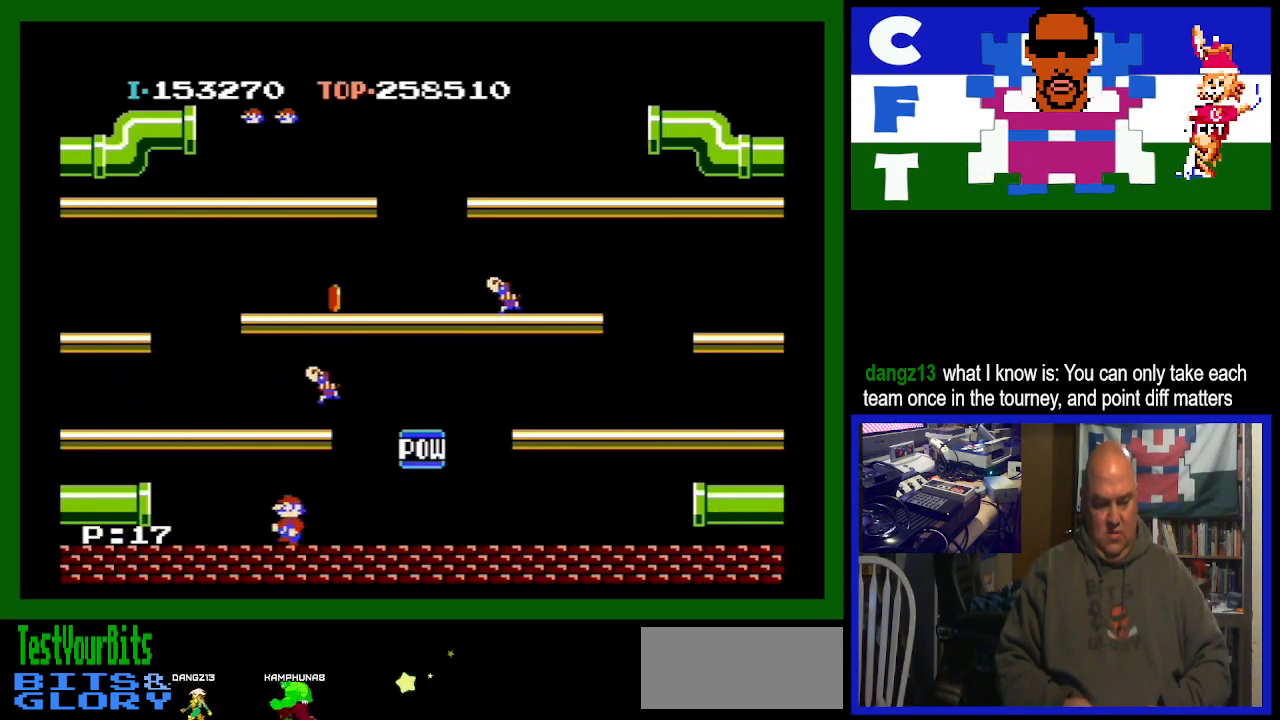
{"buttons": ["DPAD_LEFT"], "events": []}
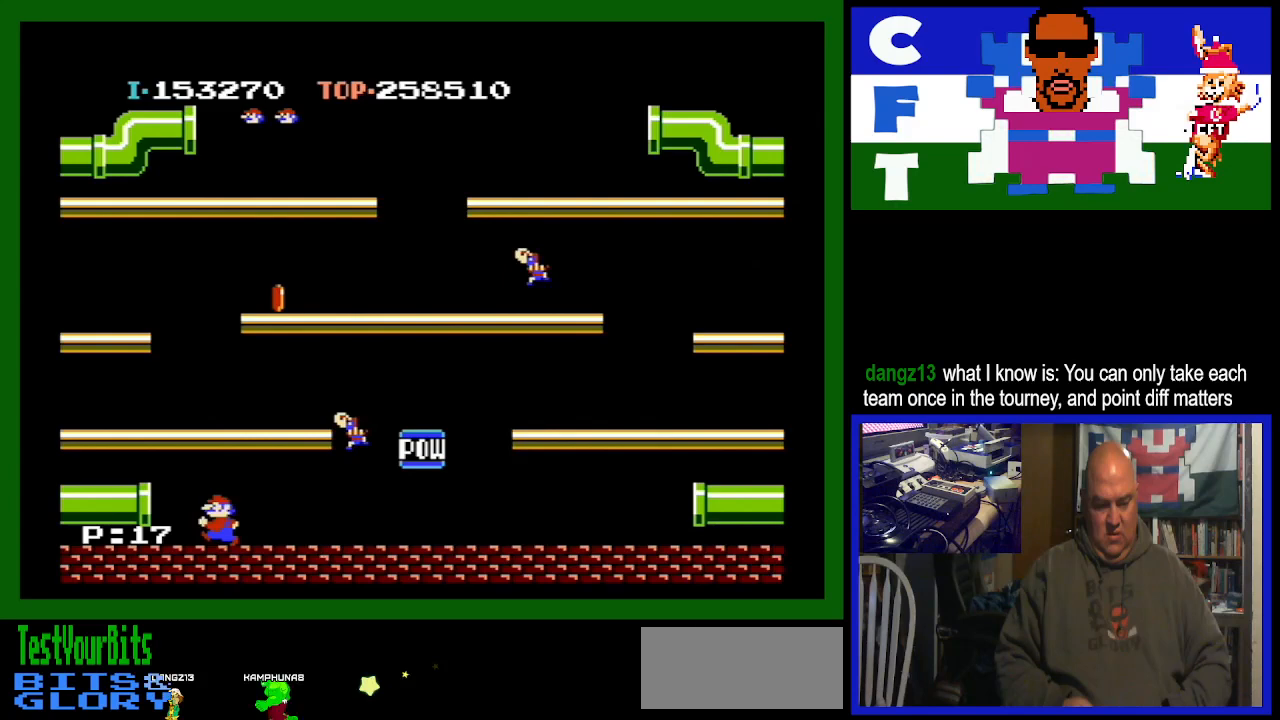
{"buttons": ["DPAD_LEFT"], "events": []}
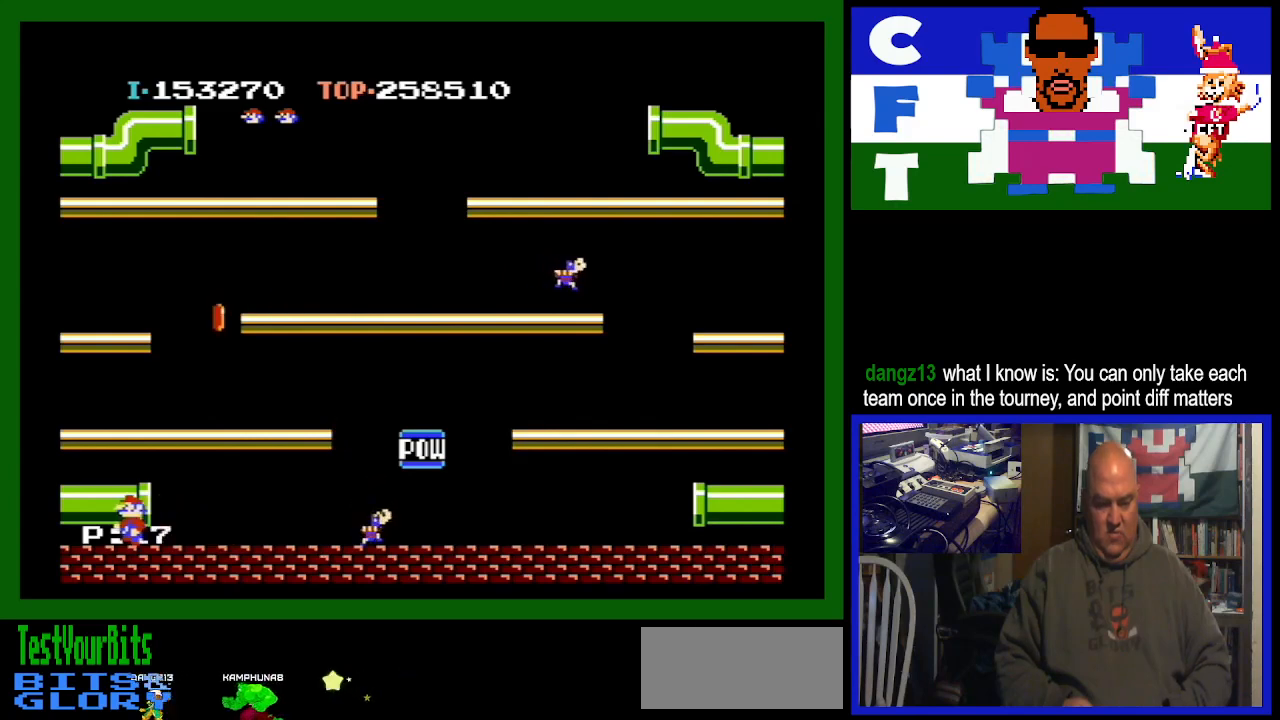
{"buttons": ["DPAD_LEFT"], "events": []}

**PROBLEM DETAILS**
Return the material above verbatim, minus the pictures.

**ANSWER BOX**
{"buttons": ["DPAD_LEFT"], "events": []}
{"buttons": ["DPAD_LEFT"], "events": []}
{"buttons": ["DPAD_LEFT"], "events": []}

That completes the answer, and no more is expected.